The ASX 200 has broken through the psychologically important 7000 level, a big, round number, and making a new record high. The Aussie index is on course to take the crown as the world's top performing index this month, having gained more than 5% this year already. Although this is likely partly due to the underperformance in December.
Momentum is strong and there is a growing consensus that the raft of rate cuts throughout the last year and ongoing expansion of central bank balance sheets will reignite global economic growth. Geopolitical fractures which generated an increasing amount of anxiety over the last 18 months have been pushed to the sidelines as focus shifts to vote winning tactics. Political risk premium has been significantly reduced with less Brexit and trade uncertainty. Combined, these factors present further upside for risk assets throughout Q1 2020 as investor confidence is restored. Further into the year, the key test will then be whether reality is in line with market expectations. Will much heralded green shoots actually translate into a return to trend growth, and will the narrative of receding geopolitical risks be maintained. We are sceptical on both fronts.
The prior year’s gains on the ASX have been driven almost exclusively by multiple expansion and the market is looking past realities of languishing economic growth and lacklustre corporate earnings to better times ahead. As positioning continues to turn more bullish, the present environment risks a return to the euphoric sentiment, or melt up scenarios that have previously ended in tears.
By historical standards valuations look incredibly stretched, more than 2 standard deviations from historical averages. But countering that we also have global interest rates which have moved in the opposite direction and are also at historic lows.
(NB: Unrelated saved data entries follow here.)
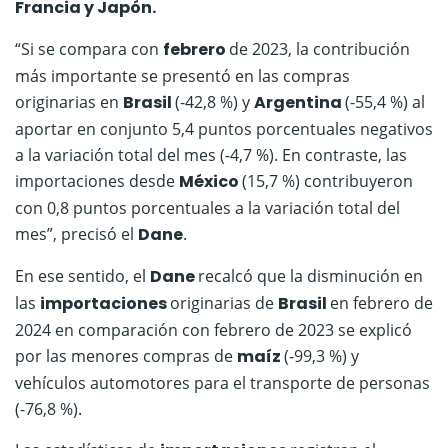
Francia y Japón.
“Si se compara con
febrero
de 2023, la contribución
más importante se presentó en las compras
originarias en
Brasil
(-42,8 %) y
Argentina
(-55,4 %) al
aportar en conjunto 5,4 puntos porcentuales negativos
a la variación total del mes (-4,7 %). En contraste, las
importaciones desde
México
(15,7 %) contribuyeron
con 0,8 puntos porcentuales a la variación total del
mes”, precisó el
Dane
.
En ese sentido, el
Dane
recalcó que la disminución en
las
importaciones
originarias de
Brasil
en febrero de
2024 en comparación con febrero de 2023 se explicó
por las menores compras de
maíz
(-99,3 %) y
vehículos automotores para el transporte de personas
(-76,8 %).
And rate hikes/”normalisation” of monetary policy comes with an increasingly high bar. As investors re-calibrate long term interest rate expectations at current levels, large amounts of capital is enticed up the risk spectrum. Lower rates also feed into valuation models, justifying higher multiples, and fuelling asset price inflation. The equity dividend yield premium of the ASX relative to Australian government bonds is hovering around decade highs which lures investors up the risk spectrum, a dynamic that is set to persist into 2020 as the RBA continue to ease monetary policy, favouring equity allocation.
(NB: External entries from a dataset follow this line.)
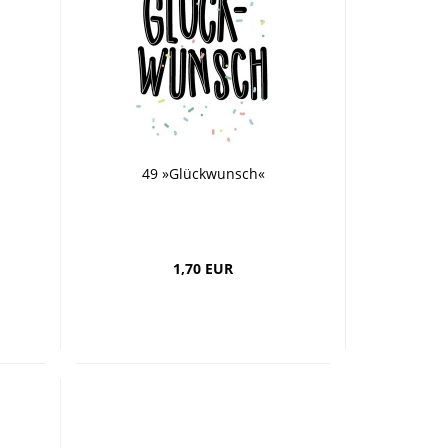
49 »Glückwunsch«
1,70 EUR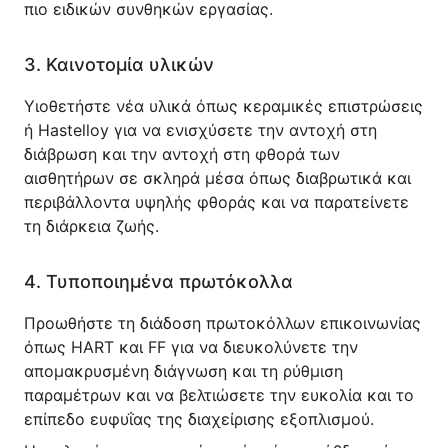
πιο ειδικών συνθηκών εργασίας.
3. Καινοτομία υλικών
Υιοθετήστε νέα υλικά όπως κεραμικές επιστρώσεις 
ή Hastelloy για να ενισχύσετε την αντοχή στη 
διάβρωση και την αντοχή στη φθορά των 
αισθητήρων σε σκληρά μέσα όπως διαβρωτικά και 
περιβάλλοντα υψηλής φθοράς και να παρατείνετε 
τη διάρκεια ζωής.
4. Τυποποιημένα πρωτόκολλα
Προωθήστε τη διάδοση πρωτοκόλλων επικοινωνίας 
όπως HART και FF για να διευκολύνετε την 
απομακρυσμένη διάγνωση και τη ρύθμιση 
παραμέτρων και να βελτιώσετε την ευκολία και το 
επίπεδο ευφυΐας της διαχείρισης εξοπλισμού.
However, the sharp upwards move along with increasingly stretched valuations leave the market frothy and somewhat vulnerable to shocks, and there are plenty of catalysts for potential drawdown, geopolitical, economic, policy or otherwise. The upcoming earnings season could also be one of those catalysts and come February market performance and economic realities may be forced to converge once more.
Aussie stocks are on track for some uninspiring profit growth, battling a cautious consumer and a weak domestic economy, notwithstanding an unprecedented bushfire season that only reinforces those soft conditions. The damaging disruption to tourism, regional trade, construction activity, agricultural productivity and retail/eating out, against the backdrop of an already cautious consumer, will not only hit those areas most affected, but also major East Coast cities engulfed by thick smoke. This presents problems for a raft of Australian companies. Retailers who have already been doing it tough have to contend with an already anaemic consumption spend, distressed further by the devastating bushfires. The dampened confidence along with a reluctance to spend whilst the nation is in crisis will have hit retailers in what is seasonally a busy period. Tourism and travel will also feel the pinch as mass evacuations along the east coast, thick smoke, and raging fires impacts travel plans and business operations. Lower rates also present profit headwinds for the for the banks, which make up a large portion of the index, not to mention a mountain of scandals and misconduct charges which also add to the patchy earnings picture.
But as we wrote yesterday, for long term investors, these headwinds should not deter. Monetary policy remains a powerful determinant of asset prices, and as we progress through the year, continued central bank liquidity injections will lend underlying support to equity markets. With liquidity being pumped and low yields forcing risk seeking behaviour, dip buyers are there on the sidelines ready to step in as valuations correct which lends an underlying support to global markets. Monetary policymakers have already exhibited their willingness to intervene with added stimulus measures in an attempt to extend the cycle, so, for as long as investors feel like central banks have their back and policy rates remain low there will be upside for equities.